The Ice Age gang is back but when you have back-to-back animations with animals doing the talking (literally), either you must be too good or better than the last installment of your franchise to survive.
Sadly, Ice Age: Collision Course falters in comparison to other animated films this year including the very entertaining Zootopia, the brilliant Finding Dory and even Kung Fu Panda 3 as the same plot was used again here, with a few new characters but nothing extraordinary.
Yes, the film does bring laughs to the faces of kids but that’s what any animated flick with Scrat, Manny the Mammoth (Ray Romano), Sid the Sloth (John Leguizamo), Diego the Sabre Tooth Tiger (Denis Leary), Ellie the female Mammoth (Queen Latifah), Buck the Weasel (Simon Pegg), Shira the female Sabre Tooth Tiger (Jennifer Lopez) and Crash and Eddie, the two opossums, would do.
As a franchise, Ice Age’s fifth installment comes out as the weakest despite being in 3D. There are a lot of scenes that could have been shortened but were left as they were.

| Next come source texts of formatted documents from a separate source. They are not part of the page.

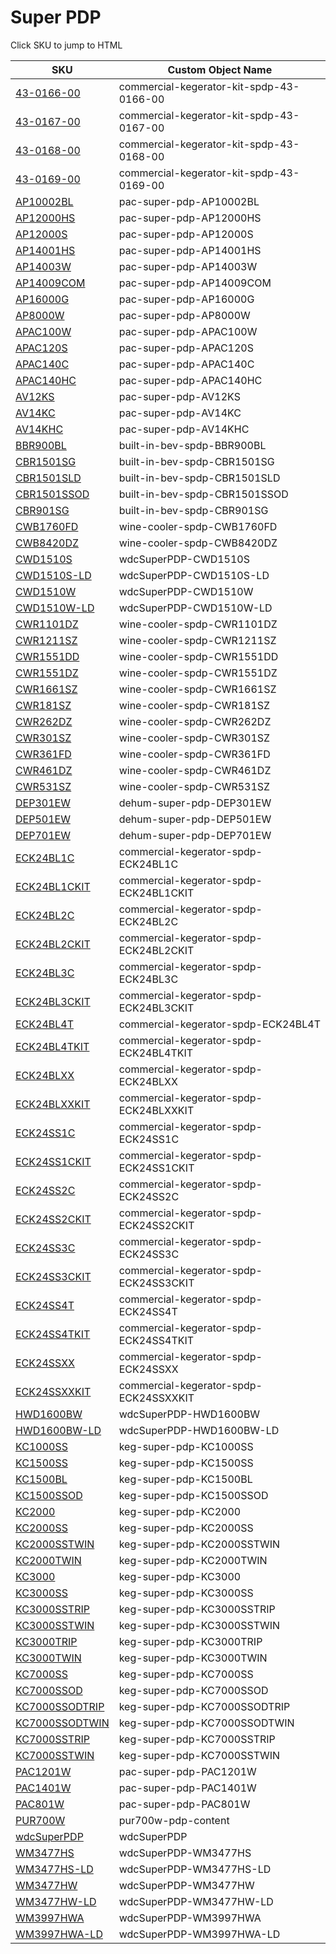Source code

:# Super PDP

Click SKU to jump to HTML

| SKU                                        |  Custom Object Name                       |
| ------------------------------------------ | ------------------------------------------|
| [43-0166-00](html/43-0166-00.html)         |  commercial-kegerator-kit-spdp-43-0166-00 |
| [43-0167-00](html/43-0167-00.html)         |  commercial-kegerator-kit-spdp-43-0167-00 |
| [43-0168-00](html/43-0168-00.html)         |  commercial-kegerator-kit-spdp-43-0168-00 |
| [43-0169-00](html/43-0169-00.html)         |  commercial-kegerator-kit-spdp-43-0169-00 |
| [AP10002BL](html/AP10002BL.html)           |  pac-super-pdp-AP10002BL                  |
| [AP12000HS](html/AP12000HS.html)           |  pac-super-pdp-AP12000HS                  |
| [AP12000S](html/AP12000S.html)             |  pac-super-pdp-AP12000S                   |
| [AP14001HS](html/AP14001HS.html)           |  pac-super-pdp-AP14001HS                  |
| [AP14003W](html/AP14003W.html)             |  pac-super-pdp-AP14003W                   |
| [AP14009COM](html/AP14009COM.html)         |  pac-super-pdp-AP14009COM                 |
| [AP16000G](html/AP16000G.html)             |  pac-super-pdp-AP16000G                   |
| [AP8000W](html/AP8000W.html)               |  pac-super-pdp-AP8000W                    |
| [APAC100W](html/APAC100W.html)             |  pac-super-pdp-APAC100W                   |
| [APAC120S](html/APAC120S.html)             |  pac-super-pdp-APAC120S                   |
| [APAC140C](html/APAC140C.html)             |  pac-super-pdp-APAC140C                   |
| [APAC140HC](html/APAC140HC.html)           |  pac-super-pdp-APAC140HC                  |
| [AV12KS](html/AV12KS.html)                 |  pac-super-pdp-AV12KS                     |
| [AV14KC](html/AV14KC.html)                 |  pac-super-pdp-AV14KC                     |
| [AV14KHC](html/AV14KHC.html)               |  pac-super-pdp-AV14KHC                    |
| [BBR900BL](html/BBR900BL.html)             |  built-in-bev-spdp-BBR900BL               |
| [CBR1501SG](html/CBR1501SG.html)           |  built-in-bev-spdp-CBR1501SG              |
| [CBR1501SLD](html/CBR1501SLD.html)         |  built-in-bev-spdp-CBR1501SLD             |
| [CBR1501SSOD](html/CBR1501SSOD.html)       |  built-in-bev-spdp-CBR1501SSOD            |
| [CBR901SG](html/CBR901SG.html)             |  built-in-bev-spdp-CBR901SG               |
| [CWB1760FD](html/CWB1760FD.html)           |  wine-cooler-spdp-CWB1760FD               |
| [CWB8420DZ](html/CWB8420DZ.html)           |  wine-cooler-spdp-CWB8420DZ               |
| [CWD1510S](html/CWD1510S.html)             |  wdcSuperPDP-CWD1510S                     |
| [CWD1510S-LD](html/CWD1510S-LD.html)       |  wdcSuperPDP-CWD1510S-LD                  |
| [CWD1510W](html/CWD1510W.html)             |  wdcSuperPDP-CWD1510W                     |
| [CWD1510W-LD](html/CWD1510W-LD.html)       |  wdcSuperPDP-CWD1510W-LD                  |
| [CWR1101DZ](html/CWR1101DZ.html)           |  wine-cooler-spdp-CWR1101DZ               |
| [CWR1211SZ](html/CWR1211SZ.html)           |  wine-cooler-spdp-CWR1211SZ               |
| [CWR1551DD](html/CWR1551DD.html)           |  wine-cooler-spdp-CWR1551DD               |
| [CWR1551DZ](html/CWR1551DZ.html)           |  wine-cooler-spdp-CWR1551DZ               |
| [CWR1661SZ](html/CWR1661SZ.html)           |  wine-cooler-spdp-CWR1661SZ               |
| [CWR181SZ](html/CWR181SZ.html)             |  wine-cooler-spdp-CWR181SZ                |
| [CWR262DZ](html/CWR262DZ.html)             |  wine-cooler-spdp-CWR262DZ                |
| [CWR301SZ](html/CWR301SZ.html)             |  wine-cooler-spdp-CWR301SZ                |
| [CWR361FD](html/CWR361FD.html)             |  wine-cooler-spdp-CWR361FD                |
| [CWR461DZ](html/CWR461DZ.html)             |  wine-cooler-spdp-CWR461DZ                |
| [CWR531SZ](html/CWR531SZ.html)             |  wine-cooler-spdp-CWR531SZ                |
| [DEP301EW](html/DEP301EW.html)             |  dehum-super-pdp-DEP301EW                 |
| [DEP501EW](html/DEP501EW.html)             |  dehum-super-pdp-DEP501EW                 |
| [DEP701EW](html/DEP701EW.html)             |  dehum-super-pdp-DEP701EW                 |
| [ECK24BL1C](html/ECK24BL1C.html)           |  commercial-kegerator-spdp-ECK24BL1C      |
| [ECK24BL1CKIT](html/ECK24BL1CKIT.html)     |  commercial-kegerator-spdp-ECK24BL1CKIT   |
| [ECK24BL2C](html/ECK24BL2C.html)           |  commercial-kegerator-spdp-ECK24BL2C      |
| [ECK24BL2CKIT](html/ECK24BL2CKIT.html)     |  commercial-kegerator-spdp-ECK24BL2CKIT   |
| [ECK24BL3C](html/ECK24BL3C.html)           |  commercial-kegerator-spdp-ECK24BL3C      |
| [ECK24BL3CKIT](html/ECK24BL3CKIT.html)     |  commercial-kegerator-spdp-ECK24BL3CKIT   |
| [ECK24BL4T](html/ECK24BL4T.html)           |  commercial-kegerator-spdp-ECK24BL4T      |
| [ECK24BL4TKIT](html/ECK24BL4TKIT.html)     |  commercial-kegerator-spdp-ECK24BL4TKIT   |
| [ECK24BLXX](html/ECK24BLXX.html)           |  commercial-kegerator-spdp-ECK24BLXX      |
| [ECK24BLXXKIT](html/ECK24BLXXKIT.html)     |  commercial-kegerator-spdp-ECK24BLXXKIT   |
| [ECK24SS1C](html/ECK24SS1C.html)           |  commercial-kegerator-spdp-ECK24SS1C      |
| [ECK24SS1CKIT](html/ECK24SS1CKIT.html)     |  commercial-kegerator-spdp-ECK24SS1CKIT   |
| [ECK24SS2C](html/ECK24SS2C.html)           |  commercial-kegerator-spdp-ECK24SS2C      |
| [ECK24SS2CKIT](html/ECK24SS2CKIT.html)     |  commercial-kegerator-spdp-ECK24SS2CKIT   |
| [ECK24SS3C](html/ECK24SS3C.html)           |  commercial-kegerator-spdp-ECK24SS3C      |
| [ECK24SS3CKIT](html/ECK24SS3CKIT.html)     |  commercial-kegerator-spdp-ECK24SS3CKIT   |
| [ECK24SS4T](html/ECK24SS4T.html)           |  commercial-kegerator-spdp-ECK24SS4T      |
| [ECK24SS4TKIT](html/ECK24SS4TKIT.html)     |  commercial-kegerator-spdp-ECK24SS4TKIT   |
| [ECK24SSXX](html/ECK24SSXX.html)           |  commercial-kegerator-spdp-ECK24SSXX      |
| [ECK24SSXXKIT](html/ECK24SSXXKIT.html)     |  commercial-kegerator-spdp-ECK24SSXXKIT   |
| [HWD1600BW](html/HWD1600BW.html)           |  wdcSuperPDP-HWD1600BW                    |
| [HWD1600BW-LD](html/HWD1600BW-LD.html)     |  wdcSuperPDP-HWD1600BW-LD                 |
| [KC1000SS](html/KC1000SS.html)             |  keg-super-pdp-KC1000SS                   |
| [KC1500SS](html/KC1500SS.html)             |  keg-super-pdp-KC1500SS                   |
| [KC1500BL](html/KC1500BL.html)             |  keg-super-pdp-KC1500BL                   |
| [KC1500SSOD](html/KC1500SSOD.html)         |  keg-super-pdp-KC1500SSOD                 |
| [KC2000](html/KC2000.html)                 |  keg-super-pdp-KC2000                     |
| [KC2000SS](html/KC2000SS.html)             |  keg-super-pdp-KC2000SS                   |
| [KC2000SSTWIN](html/KC2000SSTWIN.html)     |  keg-super-pdp-KC2000SSTWIN               |
| [KC2000TWIN](html/KC2000TWIN.html)         |  keg-super-pdp-KC2000TWIN                 |
| [KC3000](html/KC3000.html)                 |  keg-super-pdp-KC3000                     |
| [KC3000SS](html/KC3000SS.html)             |  keg-super-pdp-KC3000SS                   |
| [KC3000SSTRIP](html/KC3000SSTRIP.html)     |  keg-super-pdp-KC3000SSTRIP               |
| [KC3000SSTWIN](html/KC3000SSTWIN.html)     |  keg-super-pdp-KC3000SSTWIN               |
| [KC3000TRIP](html/KC3000TRIP.html)         |  keg-super-pdp-KC3000TRIP                 |
| [KC3000TWIN](html/KC3000TWIN.html)         |  keg-super-pdp-KC3000TWIN                 |
| [KC7000SS](html/KC7000SS.html)             |  keg-super-pdp-KC7000SS                   |
| [KC7000SSOD](html/KC7000SSOD.html)         |  keg-super-pdp-KC7000SSOD                 |
| [KC7000SSODTRIP](html/KC7000SSODTRIP.html) |  keg-super-pdp-KC7000SSODTRIP             |
| [KC7000SSODTWIN](html/KC7000SSODTWIN.html) |  keg-super-pdp-KC7000SSODTWIN             |
| [KC7000SSTRIP](html/KC7000SSTRIP.html)     |  keg-super-pdp-KC7000SSTRIP               |
| [KC7000SSTWIN](html/KC7000SSTWIN.html)     |  keg-super-pdp-KC7000SSTWIN               |
| [PAC1201W](html/PAC1201W.html)             |  pac-super-pdp-PAC1201W                   |
| [PAC1401W](html/PAC1401W.html)             |  pac-super-pdp-PAC1401W                   |
| [PAC801W](html/PAC801W.html)               |  pac-super-pdp-PAC801W                    |
| [PUR700W](html/PUR700W.html)               |  pur700w-pdp-content                      |
| [wdcSuperPDP](html/wdcSuperPDP.html)       |  wdcSuperPDP                              |
| [WM3477HS](html/WM3477HS.html)             |  wdcSuperPDP-WM3477HS                     |
| [WM3477HS-LD](html/WM3477HS-LD.html)       |  wdcSuperPDP-WM3477HS-LD                  |
| [WM3477HW](html/WM3477HW.html)             |  wdcSuperPDP-WM3477HW                     |
| [WM3477HW-LD](html/WM3477HW-LD.html)       |  wdcSuperPDP-WM3477HW-LD                  |
| [WM3997HWA](html/WM3997HWA.html)           |  wdcSuperPDP-WM3997HWA                    |
| [WM3997HWA-LD](html/WM3997HWA-LD.html)     |  wdcSuperPDP-WM3997HWA-LD                 |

The arc between the youngsters — Peaches (Keke Palmer) and her fiancé Julian (Adam DeVine) could have been better; instead it serves as sort of comedy for the mature audience rather than the children.

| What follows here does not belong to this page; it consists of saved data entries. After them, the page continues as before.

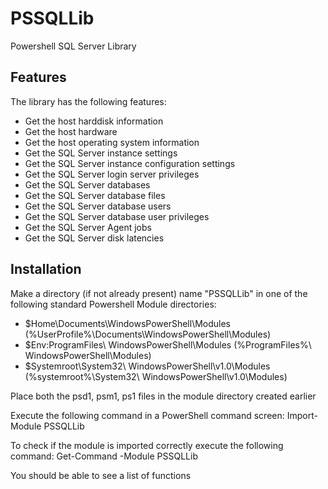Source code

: # PSSQLLib
Powershell SQL Server Library 

## Features

The library has the following features:

* Get the host harddisk information
* Get the host hardware
* Get the host operating system information
* Get the SQL Server instance settings
* Get the SQL Server instance configuration settings
* Get the SQL Server login server privileges
* Get the SQL Server databases
* Get the SQL Server database files
* Get the SQL Server database users
* Get the SQL Server database user privileges
* Get the SQL Server Agent jobs
* Get the SQL Server disk latencies

## Installation
Make a directory (if not already present) name "PSSQLLib" in one of the following standard Powershell Module directories:
* $Home\Documents\WindowsPowerShell\Modules (%UserProfile%\Documents\WindowsPowerShell\Modules)
* $Env:ProgramFiles\ WindowsPowerShell\Modules (%ProgramFiles%\ WindowsPowerShell\Modules)
* $Systemroot\System32\ WindowsPowerShell\v1.0\Modules (%systemroot%\System32\ WindowsPowerShell\v1.0\Modules)

Place both the psd1, psm1, ps1 files in the module directory created earlier

Execute the following command in a PowerShell command screen:
  Import-Module PSSQLLib

To check if the module is imported correctly execute the following command:
  Get-Command -Module PSSQLLib

You should be able to see a list of functions
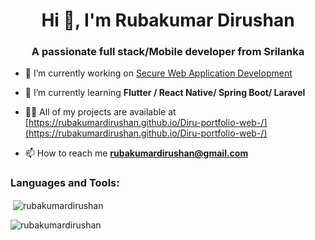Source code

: 


<h1 align="center">Hi 👋, I'm Rubakumar Dirushan</h1>
<h3 align="center">A passionate full stack/Mobile developer from Srilanka</h3>
 


- 🔭 I’m currently working on [Secure Web Application Development](https://github.com/Rubakumardirushan/demo--3-.git)

- 🌱 I’m currently learning **Flutter / React Native/ Spring Boot/ Laravel**

- 👨‍💻 All of my projects are available at [https://rubakumardirushan.github.io/Diru-portfolio-web-/](https://rubakumardirushan.github.io/Diru-portfolio-web-/)

- 📫 How to reach me **rubakumardirushan@gmail.com**


<p align="left">
</p>

<h3 align="left">Languages and Tools:</h3>


<p>&nbsp;<img align="center" src="https://github-readme-stats.vercel.app/api?username=rubakumardirushan&show_icons=true&locale=en" alt="rubakumardirushan" /></p>


<p><img align="center" src="https://github-readme-streak-stats.herokuapp.com/?user=rubakumardirushan&" alt="rubakumardirushan" /></p>
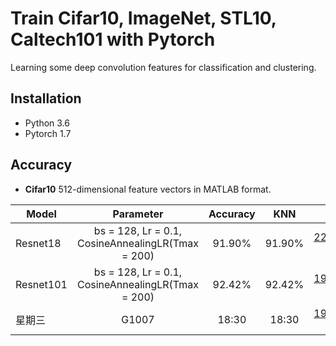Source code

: # Train Cifar10, ImageNet, STL10, Caltech101 with Pytorch
Learning some deep convolution features for classification and clustering.
## Installation
* Python 3.6 
* Pytorch 1.7

## Accuracy
* **Cifar10** 512-dimensional feature vectors in MATLAB format.

| Model         | Parameter                                                | Accuracy     |  KNN          | Downlaod     | 
| ------------- |:-------------:                                           | :-----:      |  :-----:      | :-----:      | 
|  Resnet18     |bs = 128, Lr = 0.1, CosineAnnealingLR(Tmax = 200)         | 91.90%       |  91.90%       | [228_epoch.pth](https://github.com/StevenWangNPU/Deep-Features-Learning/edit/main/README.md) \|  [512-D](https://github.com/StevenWangNPU/Deep-Features-Learning/edit/main/README.md) | 
|  Resnet101    |bs = 128, Lr = 0.1, CosineAnnealingLR(Tmax = 200)         | 92.42%       |  92.42%       | [191_epoch.pth](https://github.com/StevenWangNPU/Deep-Features-Learning/edit/main/README.md) \| [512-D](https://github.com/StevenWangNPU/Deep-Features-Learning/edit/main/README.md) |
|  星期三        | G1007                                                    | 18:30        |  18:30        | [191_epoch.pth](https://github.com/StevenWangNPU/Deep-Features-Learning/edit/main/README.md) \| [512-D](https://github.com/StevenWangNPU/Deep-Features-Learning/edit/main/README.md) |      

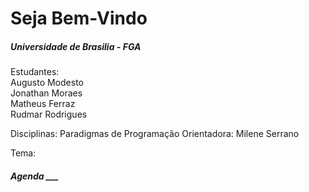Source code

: Seja Bem-Vindo 
======================

<h5>Universidade de Brasilia - FGA</h5>

Estudantes: <br>
            Augusto Modesto<br>
            Jonathan Moraes<br>
            Matheus Ferraz<br>
            Rudmar Rodrigues<br>
            
Disciplinas: Paradigmas de Programação
Orientadora: Milene Serrano

Tema: <h5>Agenda ___</h5>

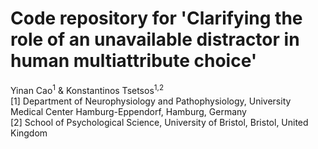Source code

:# Code repository for 'Clarifying the role of an unavailable distractor in human multiattribute choice'

Yinan Cao<sup>1</sup> & Konstantinos Tsetsos<sup>1,2</sup>  
[1] Department of Neurophysiology and Pathophysiology, University Medical Center Hamburg-Eppendorf, Hamburg, Germany  
[2] School of Psychological Science, University of Bristol, Bristol, United Kingdom
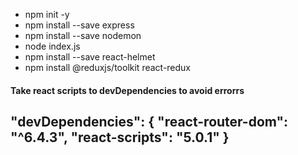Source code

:   - npm  init -y
  - npm install --save express
  - npm install --save nodemon
  - node  index.js
  - npm install --save react-helmet
  - npm install @reduxjs/toolkit react-redux
  #### Take react scripts to devDependencies to avoid errorrs
   "devDependencies": {
    "react-router-dom": "^6.4.3",
    "react-scripts": "5.0.1"
  }
  - 
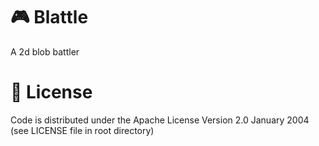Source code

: # 🎮 Blattle

A 2d blob battler

# 🔑 License

Code is distributed under the Apache License Version 2.0 January 2004 (see LICENSE file in root directory)
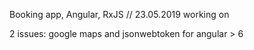 Booking app, Angular, RxJS // 23.05.2019 working on

2 issues: google maps and jsonwebtoken for angular > 6
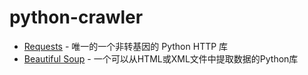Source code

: # python-crawler

- [Requests](https://github.com/gengyu-mamba/python-crawler/tree/master/requests)  - 唯一的一个非转基因的 Python HTTP 库
- [Beautiful Soup](https://github.com/gengyu-mamba/python-crawler/tree/master/beautifulsoup)  - 一个可以从HTML或XML文件中提取数据的Python库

Had the story not been about the end of the world that doesn’t happen (yes, it’s the same as before), people might have actually looked forward to it. But with Finding Dory in cinemas along with this world-ending animated movie, you know where your priorities are —searching for Dory, obviously.
The most refreshing part of the saga is the return of the one-eyed weasel Buck who entertained the audience with his swashbuckling ways in the third installment of the franchise, Dawn of the Dinosaurs. He keeps the old and the young busy with his silly acts that help the gang escape from imminent death and the planet from destruction (yet again!). He is also on the run from a pack of pterodactyls which gives their chase the dinosaur-and-weasel effect.

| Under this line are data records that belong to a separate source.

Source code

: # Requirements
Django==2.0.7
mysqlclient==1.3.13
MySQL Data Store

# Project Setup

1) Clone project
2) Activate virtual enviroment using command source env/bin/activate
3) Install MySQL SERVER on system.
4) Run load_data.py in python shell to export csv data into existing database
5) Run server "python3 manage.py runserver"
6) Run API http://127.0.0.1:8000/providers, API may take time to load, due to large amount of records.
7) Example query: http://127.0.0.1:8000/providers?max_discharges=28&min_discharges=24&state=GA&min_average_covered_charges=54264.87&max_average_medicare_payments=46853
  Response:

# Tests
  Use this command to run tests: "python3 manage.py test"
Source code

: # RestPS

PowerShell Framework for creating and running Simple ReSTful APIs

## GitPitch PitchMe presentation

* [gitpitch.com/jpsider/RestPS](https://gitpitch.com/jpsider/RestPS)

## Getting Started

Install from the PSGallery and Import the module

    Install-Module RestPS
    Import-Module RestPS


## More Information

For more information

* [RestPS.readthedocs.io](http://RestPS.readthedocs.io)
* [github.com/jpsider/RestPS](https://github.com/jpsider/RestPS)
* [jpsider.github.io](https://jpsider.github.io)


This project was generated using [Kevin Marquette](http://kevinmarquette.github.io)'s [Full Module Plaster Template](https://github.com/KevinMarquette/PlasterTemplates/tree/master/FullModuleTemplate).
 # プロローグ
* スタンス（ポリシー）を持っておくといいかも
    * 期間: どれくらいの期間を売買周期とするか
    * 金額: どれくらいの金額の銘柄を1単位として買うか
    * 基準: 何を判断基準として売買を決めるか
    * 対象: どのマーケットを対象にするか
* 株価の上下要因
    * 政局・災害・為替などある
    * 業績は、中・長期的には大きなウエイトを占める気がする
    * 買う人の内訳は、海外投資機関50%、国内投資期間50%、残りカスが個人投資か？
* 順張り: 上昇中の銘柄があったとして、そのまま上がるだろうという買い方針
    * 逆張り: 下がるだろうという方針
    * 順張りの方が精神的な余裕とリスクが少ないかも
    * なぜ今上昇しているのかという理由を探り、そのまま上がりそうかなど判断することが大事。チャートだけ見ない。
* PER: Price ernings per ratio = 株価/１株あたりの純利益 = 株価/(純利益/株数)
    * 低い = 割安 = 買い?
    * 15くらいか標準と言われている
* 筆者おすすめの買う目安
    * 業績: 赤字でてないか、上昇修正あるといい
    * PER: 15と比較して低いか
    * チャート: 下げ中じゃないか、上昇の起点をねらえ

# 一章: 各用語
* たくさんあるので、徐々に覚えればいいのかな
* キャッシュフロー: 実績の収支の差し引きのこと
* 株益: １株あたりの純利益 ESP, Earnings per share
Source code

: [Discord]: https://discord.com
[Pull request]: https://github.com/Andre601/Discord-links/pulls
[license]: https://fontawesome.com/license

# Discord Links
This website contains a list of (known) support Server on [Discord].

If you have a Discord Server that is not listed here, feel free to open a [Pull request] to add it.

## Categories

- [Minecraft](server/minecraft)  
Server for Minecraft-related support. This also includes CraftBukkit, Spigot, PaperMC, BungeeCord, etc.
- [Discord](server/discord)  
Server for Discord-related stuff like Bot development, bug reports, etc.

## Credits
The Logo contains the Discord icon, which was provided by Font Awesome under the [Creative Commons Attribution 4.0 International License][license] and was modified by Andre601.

The scene where the asteroid hits the Earth is hilarious but that’s because it has nothing to do with overused plotlines; the makers of the franchise must come up with something new if they want to add more flicks to their name. Otherwise a short film titled Ice Age: Goodbye would do a lot of good to the fans of the franchise who are tired of dialogues that don’t mean much and action that they have seen enough of.